| EXCERPTED RECORDS |
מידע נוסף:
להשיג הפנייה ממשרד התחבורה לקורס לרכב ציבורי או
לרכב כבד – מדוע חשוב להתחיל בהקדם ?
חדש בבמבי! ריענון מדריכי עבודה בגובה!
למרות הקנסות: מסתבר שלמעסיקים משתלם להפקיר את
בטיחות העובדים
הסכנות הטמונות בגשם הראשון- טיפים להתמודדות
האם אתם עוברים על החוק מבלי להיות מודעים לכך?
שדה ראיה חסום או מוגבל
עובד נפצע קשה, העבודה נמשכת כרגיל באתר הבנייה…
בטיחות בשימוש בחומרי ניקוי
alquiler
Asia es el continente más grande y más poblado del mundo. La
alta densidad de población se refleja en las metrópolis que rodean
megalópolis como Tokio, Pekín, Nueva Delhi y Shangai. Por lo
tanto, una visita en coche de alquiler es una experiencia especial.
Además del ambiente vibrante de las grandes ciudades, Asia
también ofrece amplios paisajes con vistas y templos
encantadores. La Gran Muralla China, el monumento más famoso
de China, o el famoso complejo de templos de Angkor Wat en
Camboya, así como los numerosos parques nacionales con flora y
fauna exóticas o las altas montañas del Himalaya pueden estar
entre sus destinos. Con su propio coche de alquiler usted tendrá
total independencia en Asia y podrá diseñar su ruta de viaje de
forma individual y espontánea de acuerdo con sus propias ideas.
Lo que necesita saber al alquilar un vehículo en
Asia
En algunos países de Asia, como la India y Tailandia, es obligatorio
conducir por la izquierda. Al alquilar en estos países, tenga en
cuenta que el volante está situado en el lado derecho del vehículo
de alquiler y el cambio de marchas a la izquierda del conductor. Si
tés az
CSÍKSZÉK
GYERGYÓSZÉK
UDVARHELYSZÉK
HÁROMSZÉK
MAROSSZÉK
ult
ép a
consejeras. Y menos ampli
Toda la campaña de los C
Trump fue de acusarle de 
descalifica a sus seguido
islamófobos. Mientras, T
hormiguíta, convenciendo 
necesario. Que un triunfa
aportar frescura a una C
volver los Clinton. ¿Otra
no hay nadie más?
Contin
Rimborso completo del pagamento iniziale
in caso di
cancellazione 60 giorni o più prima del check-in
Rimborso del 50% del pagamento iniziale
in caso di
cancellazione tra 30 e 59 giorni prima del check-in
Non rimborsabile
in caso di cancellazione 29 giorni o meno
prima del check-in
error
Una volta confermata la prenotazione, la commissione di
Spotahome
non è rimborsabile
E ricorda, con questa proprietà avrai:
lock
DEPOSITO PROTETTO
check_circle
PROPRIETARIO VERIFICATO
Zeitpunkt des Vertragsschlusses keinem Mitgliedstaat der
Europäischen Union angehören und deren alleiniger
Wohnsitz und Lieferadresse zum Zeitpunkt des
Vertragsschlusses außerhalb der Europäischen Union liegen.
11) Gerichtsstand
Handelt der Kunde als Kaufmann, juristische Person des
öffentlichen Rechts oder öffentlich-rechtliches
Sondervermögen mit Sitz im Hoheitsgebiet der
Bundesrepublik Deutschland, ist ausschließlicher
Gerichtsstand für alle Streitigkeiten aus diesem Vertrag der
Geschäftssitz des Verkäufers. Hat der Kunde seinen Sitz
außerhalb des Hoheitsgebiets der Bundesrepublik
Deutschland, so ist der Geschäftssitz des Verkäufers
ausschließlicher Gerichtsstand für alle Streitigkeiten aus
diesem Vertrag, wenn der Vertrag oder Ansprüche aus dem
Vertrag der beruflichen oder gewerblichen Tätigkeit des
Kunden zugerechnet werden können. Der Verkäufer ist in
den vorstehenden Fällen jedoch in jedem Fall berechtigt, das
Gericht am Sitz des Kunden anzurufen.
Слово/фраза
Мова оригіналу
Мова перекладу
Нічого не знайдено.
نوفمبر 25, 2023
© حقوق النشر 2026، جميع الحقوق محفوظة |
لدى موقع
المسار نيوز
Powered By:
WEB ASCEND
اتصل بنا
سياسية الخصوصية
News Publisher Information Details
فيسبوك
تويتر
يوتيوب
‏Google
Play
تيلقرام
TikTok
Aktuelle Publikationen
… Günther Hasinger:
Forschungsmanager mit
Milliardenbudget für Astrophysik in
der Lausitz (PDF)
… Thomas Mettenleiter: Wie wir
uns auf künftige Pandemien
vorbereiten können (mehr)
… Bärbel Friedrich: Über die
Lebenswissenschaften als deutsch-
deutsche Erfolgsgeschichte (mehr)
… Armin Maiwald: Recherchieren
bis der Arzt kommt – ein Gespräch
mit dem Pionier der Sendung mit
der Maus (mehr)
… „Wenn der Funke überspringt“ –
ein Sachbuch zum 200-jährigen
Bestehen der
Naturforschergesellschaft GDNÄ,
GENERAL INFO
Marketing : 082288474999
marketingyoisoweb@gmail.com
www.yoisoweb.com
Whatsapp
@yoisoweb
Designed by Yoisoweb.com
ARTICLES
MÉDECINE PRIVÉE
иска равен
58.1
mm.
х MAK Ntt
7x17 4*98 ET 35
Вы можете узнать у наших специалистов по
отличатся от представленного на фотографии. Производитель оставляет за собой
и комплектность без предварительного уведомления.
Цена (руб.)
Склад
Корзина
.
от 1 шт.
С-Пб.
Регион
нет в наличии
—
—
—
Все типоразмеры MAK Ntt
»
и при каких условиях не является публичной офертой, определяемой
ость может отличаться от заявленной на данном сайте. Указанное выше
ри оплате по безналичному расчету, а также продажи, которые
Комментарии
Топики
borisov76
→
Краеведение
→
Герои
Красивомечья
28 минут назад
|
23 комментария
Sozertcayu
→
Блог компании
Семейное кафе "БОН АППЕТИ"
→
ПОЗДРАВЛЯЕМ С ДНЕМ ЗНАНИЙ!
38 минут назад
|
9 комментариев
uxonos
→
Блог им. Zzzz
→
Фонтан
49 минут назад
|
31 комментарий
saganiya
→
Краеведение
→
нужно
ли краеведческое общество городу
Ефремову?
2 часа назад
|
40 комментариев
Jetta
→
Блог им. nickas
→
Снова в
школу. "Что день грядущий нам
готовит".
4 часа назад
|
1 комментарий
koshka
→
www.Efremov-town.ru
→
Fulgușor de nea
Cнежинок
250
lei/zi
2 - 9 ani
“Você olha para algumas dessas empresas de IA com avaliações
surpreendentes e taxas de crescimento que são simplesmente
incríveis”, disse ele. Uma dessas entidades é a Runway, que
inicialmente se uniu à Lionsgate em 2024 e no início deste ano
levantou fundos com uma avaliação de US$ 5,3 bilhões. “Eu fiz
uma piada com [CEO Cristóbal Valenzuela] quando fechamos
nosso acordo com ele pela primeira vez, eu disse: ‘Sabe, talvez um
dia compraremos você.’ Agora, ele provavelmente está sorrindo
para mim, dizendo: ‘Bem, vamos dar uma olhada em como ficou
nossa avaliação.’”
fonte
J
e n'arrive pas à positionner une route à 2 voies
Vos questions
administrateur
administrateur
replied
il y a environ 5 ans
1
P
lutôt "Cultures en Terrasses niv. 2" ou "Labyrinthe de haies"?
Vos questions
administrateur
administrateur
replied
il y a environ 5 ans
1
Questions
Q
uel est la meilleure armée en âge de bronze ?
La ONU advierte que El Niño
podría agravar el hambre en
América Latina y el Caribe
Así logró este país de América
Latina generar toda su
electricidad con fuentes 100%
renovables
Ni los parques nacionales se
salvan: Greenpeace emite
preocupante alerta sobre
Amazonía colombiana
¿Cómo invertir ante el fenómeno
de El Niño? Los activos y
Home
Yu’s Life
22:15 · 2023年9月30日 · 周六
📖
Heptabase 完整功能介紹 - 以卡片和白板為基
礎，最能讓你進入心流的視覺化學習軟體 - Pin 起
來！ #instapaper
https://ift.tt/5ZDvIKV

| PROBLEM DESCRIPTION |
All entries must be repeated verbatim.

| RESPONSE TO THIS EXERCISE |
מידע נוסף:
להשיג הפנייה ממשרד התחבורה לקורס לרכב ציבורי או
לרכב כבד – מדוע חשוב להתחיל בהקדם ?
חדש בבמבי! ריענון מדריכי עבודה בגובה!
למרות הקנסות: מסתבר שלמעסיקים משתלם להפקיר את
בטיחות העובדים
הסכנות הטמונות בגשם הראשון- טיפים להתמודדות
האם אתם עוברים על החוק מבלי להיות מודעים לכך?
שדה ראיה חסום או מוגבל
עובד נפצע קשה, העבודה נמשכת כרגיל באתר הבנייה…
בטיחות בשימוש בחומרי ניקוי
alquiler
Asia es el continente más grande y más poblado del mundo. La
alta densidad de población se refleja en las metrópolis que rodean
megalópolis como Tokio, Pekín, Nueva Delhi y Shangai. Por lo
tanto, una visita en coche de alquiler es una experiencia especial.
Además del ambiente vibrante de las grandes ciudades, Asia
también ofrece amplios paisajes con vistas y templos
encantadores. La Gran Muralla China, el monumento más famoso
de China, o el famoso complejo de templos de Angkor Wat en
Camboya, así como los numerosos parques nacionales con flora y
fauna exóticas o las altas montañas del Himalaya pueden estar
entre sus destinos. Con su propio coche de alquiler usted tendrá
total independencia en Asia y podrá diseñar su ruta de viaje de
forma individual y espontánea de acuerdo con sus propias ideas.
Lo que necesita saber al alquilar un vehículo en
Asia
En algunos países de Asia, como la India y Tailandia, es obligatorio
conducir por la izquierda. Al alquilar en estos países, tenga en
cuenta que el volante está situado en el lado derecho del vehículo
de alquiler y el cambio de marchas a la izquierda del conductor. Si
tés az
CSÍKSZÉK
GYERGYÓSZÉK
UDVARHELYSZÉK
HÁROMSZÉK
MAROSSZÉK
ult
ép a
consejeras. Y menos ampli
Toda la campaña de los C
Trump fue de acusarle de 
descalifica a sus seguido
islamófobos. Mientras, T
hormiguíta, convenciendo 
necesario. Que un triunfa
aportar frescura a una C
volver los Clinton. ¿Otra
no hay nadie más?
Contin
Rimborso completo del pagamento iniziale
in caso di
cancellazione 60 giorni o più prima del check-in
Rimborso del 50% del pagamento iniziale
in caso di
cancellazione tra 30 e 59 giorni prima del check-in
Non rimborsabile
in caso di cancellazione 29 giorni o meno
prima del check-in
error
Una volta confermata la prenotazione, la commissione di
Spotahome
non è rimborsabile
E ricorda, con questa proprietà avrai:
lock
DEPOSITO PROTETTO
check_circle
PROPRIETARIO VERIFICATO
Zeitpunkt des Vertragsschlusses keinem Mitgliedstaat der
Europäischen Union angehören und deren alleiniger
Wohnsitz und Lieferadresse zum Zeitpunkt des
Vertragsschlusses außerhalb der Europäischen Union liegen.
11) Gerichtsstand
Handelt der Kunde als Kaufmann, juristische Person des
öffentlichen Rechts oder öffentlich-rechtliches
Sondervermögen mit Sitz im Hoheitsgebiet der
Bundesrepublik Deutschland, ist ausschließlicher
Gerichtsstand für alle Streitigkeiten aus diesem Vertrag der
Geschäftssitz des Verkäufers. Hat der Kunde seinen Sitz
außerhalb des Hoheitsgebiets der Bundesrepublik
Deutschland, so ist der Geschäftssitz des Verkäufers
ausschließlicher Gerichtsstand für alle Streitigkeiten aus
diesem Vertrag, wenn der Vertrag oder Ansprüche aus dem
Vertrag der beruflichen oder gewerblichen Tätigkeit des
Kunden zugerechnet werden können. Der Verkäufer ist in
den vorstehenden Fällen jedoch in jedem Fall berechtigt, das
Gericht am Sitz des Kunden anzurufen.
Слово/фраза
Мова оригіналу
Мова перекладу
Нічого не знайдено.
نوفمبر 25, 2023
© حقوق النشر 2026، جميع الحقوق محفوظة |
لدى موقع
المسار نيوز
Powered By:
WEB ASCEND
اتصل بنا
سياسية الخصوصية
News Publisher Information Details
فيسبوك
تويتر
يوتيوب
‏Google
Play
تيلقرام
TikTok
Aktuelle Publikationen
… Günther Hasinger:
Forschungsmanager mit
Milliardenbudget für Astrophysik in
der Lausitz (PDF)
… Thomas Mettenleiter: Wie wir
uns auf künftige Pandemien
vorbereiten können (mehr)
… Bärbel Friedrich: Über die
Lebenswissenschaften als deutsch-
deutsche Erfolgsgeschichte (mehr)
… Armin Maiwald: Recherchieren
bis der Arzt kommt – ein Gespräch
mit dem Pionier der Sendung mit
der Maus (mehr)
… „Wenn der Funke überspringt“ –
ein Sachbuch zum 200-jährigen
Bestehen der
Naturforschergesellschaft GDNÄ,
GENERAL INFO
Marketing : 082288474999
marketingyoisoweb@gmail.com
www.yoisoweb.com
Whatsapp
@yoisoweb
Designed by Yoisoweb.com
ARTICLES
MÉDECINE PRIVÉE
иска равен
58.1
mm.
х MAK Ntt
7x17 4*98 ET 35
Вы можете узнать у наших специалистов по
отличатся от представленного на фотографии. Производитель оставляет за собой
и комплектность без предварительного уведомления.
Цена (руб.)
Склад
Корзина
.
от 1 шт.
С-Пб.
Регион
нет в наличии
—
—
—
Все типоразмеры MAK Ntt
»
и при каких условиях не является публичной офертой, определяемой
ость может отличаться от заявленной на данном сайте. Указанное выше
ри оплате по безналичному расчету, а также продажи, которые
Комментарии
Топики
borisov76
→
Краеведение
→
Герои
Красивомечья
28 минут назад
|
23 комментария
Sozertcayu
→
Блог компании
Семейное кафе "БОН АППЕТИ"
→
ПОЗДРАВЛЯЕМ С ДНЕМ ЗНАНИЙ!
38 минут назад
|
9 комментариев
uxonos
→
Блог им. Zzzz
→
Фонтан
49 минут назад
|
31 комментарий
saganiya
→
Краеведение
→
нужно
ли краеведческое общество городу
Ефремову?
2 часа назад
|
40 комментариев
Jetta
→
Блог им. nickas
→
Снова в
школу. "Что день грядущий нам
готовит".
4 часа назад
|
1 комментарий
koshka
→
www.Efremov-town.ru
→
Fulgușor de nea
Cнежинок
250
lei/zi
2 - 9 ani
“Você olha para algumas dessas empresas de IA com avaliações
surpreendentes e taxas de crescimento que são simplesmente
incríveis”, disse ele. Uma dessas entidades é a Runway, que
inicialmente se uniu à Lionsgate em 2024 e no início deste ano
levantou fundos com uma avaliação de US$ 5,3 bilhões. “Eu fiz
uma piada com [CEO Cristóbal Valenzuela] quando fechamos
nosso acordo com ele pela primeira vez, eu disse: ‘Sabe, talvez um
dia compraremos você.’ Agora, ele provavelmente está sorrindo
para mim, dizendo: ‘Bem, vamos dar uma olhada em como ficou
nossa avaliação.’”
fonte
J
e n'arrive pas à positionner une route à 2 voies
Vos questions
administrateur
administrateur
replied
il y a environ 5 ans
1
P
lutôt "Cultures en Terrasses niv. 2" ou "Labyrinthe de haies"?
Vos questions
administrateur
administrateur
replied
il y a environ 5 ans
1
Questions
Q
uel est la meilleure armée en âge de bronze ?
La ONU advierte que El Niño
podría agravar el hambre en
América Latina y el Caribe
Así logró este país de América
Latina generar toda su
electricidad con fuentes 100%
renovables
Ni los parques nacionales se
salvan: Greenpeace emite
preocupante alerta sobre
Amazonía colombiana
¿Cómo invertir ante el fenómeno
de El Niño? Los activos y
Home
Yu’s Life
22:15 · 2023年9月30日 · 周六
📖
Heptabase 完整功能介紹 - 以卡片和白板為基
礎，最能讓你進入心流的視覺化學習軟體 - Pin 起
來！ #instapaper
https://ift.tt/5ZDvIKV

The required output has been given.